LR-90 prevents dyslipidaemia and diabetic nephropathy in the Zucker diabetic fatty rat.

AIMS/HYPOTHESIS: Previous studies have shown that LR-90, a new inhibitor of AGE formation, prevented the development of experimental type 1 diabetic nephropathy. In this study, we examined the effects of LR-90 in the Zucker diabetic fatty (ZDF) rat, a model of type 2 diabetes and metabolic syndrome, and investigated the mechanisms by which it may protect against renal injury.
METHODS: Male ZDF rats were treated without or with LR-90 from age 13 to 40 weeks. Metabolic and kidney functions and renal histology were evaluated. AGE accumulation and the production of the receptor for AGE (AGER) were measured. Profibrotic growth factors, extracellular matrix proteins and intracellular signalling pathways associated with glomerular and tubular damage were also analysed.

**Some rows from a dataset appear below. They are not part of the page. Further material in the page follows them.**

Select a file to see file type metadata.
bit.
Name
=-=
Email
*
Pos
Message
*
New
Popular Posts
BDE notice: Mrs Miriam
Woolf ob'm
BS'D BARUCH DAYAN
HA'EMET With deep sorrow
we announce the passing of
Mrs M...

RESULTS: LR-90 dramatically reduced plasma lipids in ZDF rats, with only modest effects on hyperglycaemia. Renal AGE, AGER and lipid peroxidation were all attenuated by LR-90. LR-90 significantly retarded the increase in albuminuria and proteinuria. This was associated with reduction in glomerulosclerosis and tubulointerstitial fibrosis, concomitant with marked inhibition of renal overproduction of TGF-beta1, connective tissue growth factor, fibronectin and collagen IV. Additionally, LR-90 downregulated the activation of key mitogen-activated protein kinases (MAPKs) and nuclear factor kappa B (NF-kappaB) in the renal cortex. CONCLUSIONS/
INTERPRETATION: These results support our earlier studies on the renoprotective effects of LR-90 on type 1 diabetic nephropathy and provide further evidence that LR-90, an AGE inhibitor with pleiotrophic effects, may also be beneficial for the prevention of type 2 diabetic nephropathy, where multiple risk factors, such as hyperglycaemia, dyslipidaemia, obesity, insulin resistance and hypertension, contribute to renal injury.